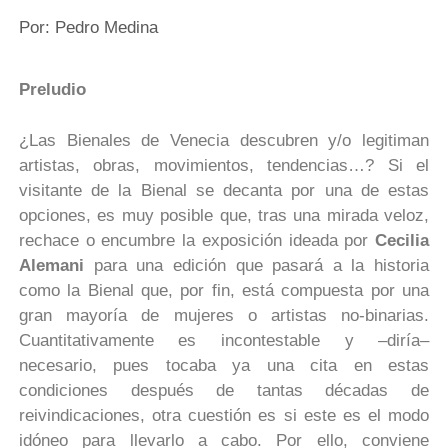
Por: Pedro Medina
|
Preludio
¿Las Bienales de Venecia descubren y/o legitiman
artistas, obras, movimientos, tendencias…? Si el
visitante de la Bienal se decanta por una de estas
opciones, es muy posible que, tras una mirada veloz,
rechace o encumbre la exposición ideada por
Cecilia
Alemani
para una edición que pasará a la historia
como la Bienal que, por fin, está compuesta por una
gran mayoría de mujeres o artistas no-binarias.
Cuantitativamente es incontestable y –diría–
necesario, pues tocaba ya una cita en estas
condiciones después de tantas décadas de
reivindicaciones, otra cuestión es si este es el modo
idóneo para llevarlo a cabo. Por ello, conviene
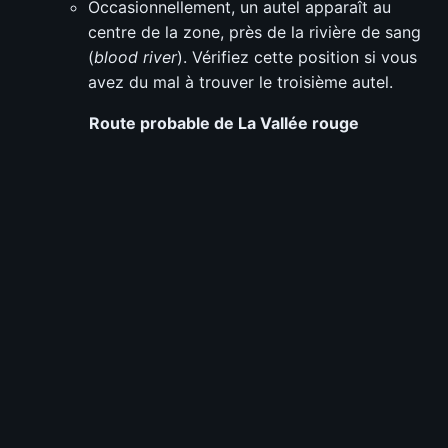
Occasionnellement, un autel apparaît au
centre de la zone, près de la rivière de sang
(
blood river
). Vérifiez cette position si vous
avez du mal à trouver le troisième autel.
Route probable de
La Vallée rouge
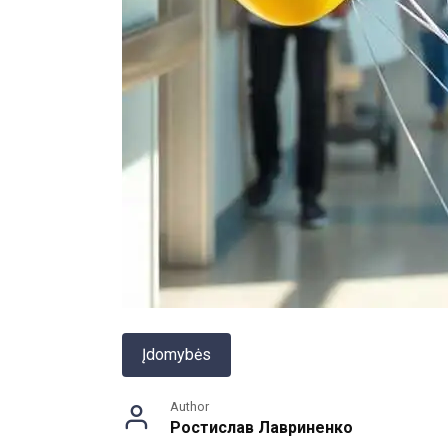
Įdomybės
Author
Ростислав Лавриненко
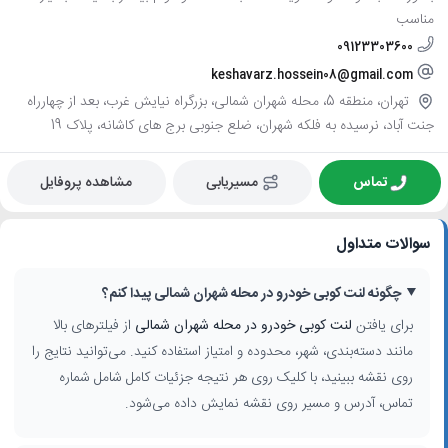
مناسب
09123303600
keshavarz.hossein08@gmail.com
تهران، منطقه 5، محله شهران شمالی، بزرگراه نیایش غرب، بعد از چهارراه
جنت آباد، نرسیده به فلکه شهران، ضلع جنوبی برج های کاشانه، پلاک 19
تماس
مسیریابی
مشاهده پروفایل
سوالات متداول
چگونه لنت کوبی خودرو در محله شهران شمالی پیدا کنم؟
برای یافتن
لنت کوبی خودرو در محله شهران شمالی
از فیلترهای بالا
مانند دسته‌بندی، شهر، محدوده و امتیاز استفاده کنید. می‌توانید نتایج را
روی نقشه ببینید، با کلیک روی هر نتیجه جزئیات کامل شامل شماره
تماس، آدرس و مسیر روی نقشه نمایش داده می‌شود.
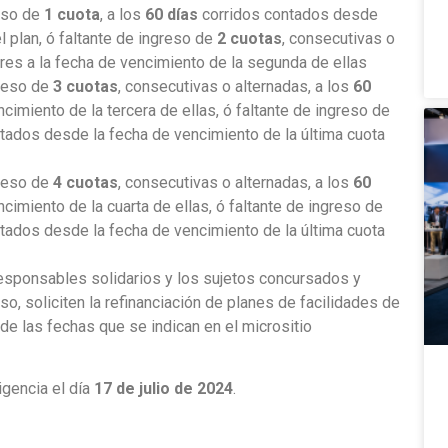
reso de
1 cuota
, a los
60 días
corridos contados desde
l plan, ó faltante de ingreso de
2 cuotas
, consecutivas o
res a la fecha de vencimiento de la segunda de ellas
greso de
3 cuotas
, consecutivas o alternadas, a los
60
cimiento de la tercera de ellas, ó faltante de ingreso de
tados desde la fecha de vencimiento de la última cuota
greso de
4 cuotas
, consecutivas o alternadas, a los
60
cimiento de la cuarta de ellas, ó faltante de ingreso de
tados desde la fecha de vencimiento de la última cuota
 responsables solidarios y los sujetos concursados y
so, soliciten la refinanciación de planes de facilidades de
 de las fechas que se indican en el micrositio
igencia el día
17 de julio de 2024
.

[BRIEF]:
The answer must be an exact copy of the lines from the one with "reivindicaciones, otra cuestión" through the final line above, both ends included, and nothing else; pictures stay out.

[ANSWER TO THIS PROBLEM]:
reivindicaciones, otra cuestión es si este es el modo
idóneo para llevarlo a cabo. Por ello, conviene
Occasionnellement, un autel apparaît au
centre de la zone, près de la rivière de sang
(
blood river
). Vérifiez cette position si vous
avez du mal à trouver le troisième autel.
Route probable de
La Vallée rouge
Įdomybės
Author
Ростислав Лавриненко
مناسب
09123303600
keshavarz.hossein08@gmail.com
تهران، منطقه 5، محله شهران شمالی، بزرگراه نیایش غرب، بعد از چهارراه
جنت آباد، نرسیده به فلکه شهران، ضلع جنوبی برج های کاشانه، پلاک 19
تماس
مسیریابی
مشاهده پروفایل
سوالات متداول
چگونه لنت کوبی خودرو در محله شهران شمالی پیدا کنم؟
برای یافتن
لنت کوبی خودرو در محله شهران شمالی
از فیلترهای بالا
مانند دسته‌بندی، شهر، محدوده و امتیاز استفاده کنید. می‌توانید نتایج را
روی نقشه ببینید، با کلیک روی هر نتیجه جزئیات کامل شامل شماره
تماس، آدرس و مسیر روی نقشه نمایش داده می‌شود.
reso de
1 cuota
, a los
60 días
corridos contados desde
l plan, ó faltante de ingreso de
2 cuotas
, consecutivas o
res a la fecha de vencimiento de la segunda de ellas
greso de
3 cuotas
, consecutivas o alternadas, a los
60
cimiento de la tercera de ellas, ó faltante de ingreso de
tados desde la fecha de vencimiento de la última cuota
greso de
4 cuotas
, consecutivas o alternadas, a los
60
cimiento de la cuarta de ellas, ó faltante de ingreso de
tados desde la fecha de vencimiento de la última cuota
 responsables solidarios y los sujetos concursados y
so, soliciten la refinanciación de planes de facilidades de
 de las fechas que se indican en el micrositio
igencia el día
17 de julio de 2024
.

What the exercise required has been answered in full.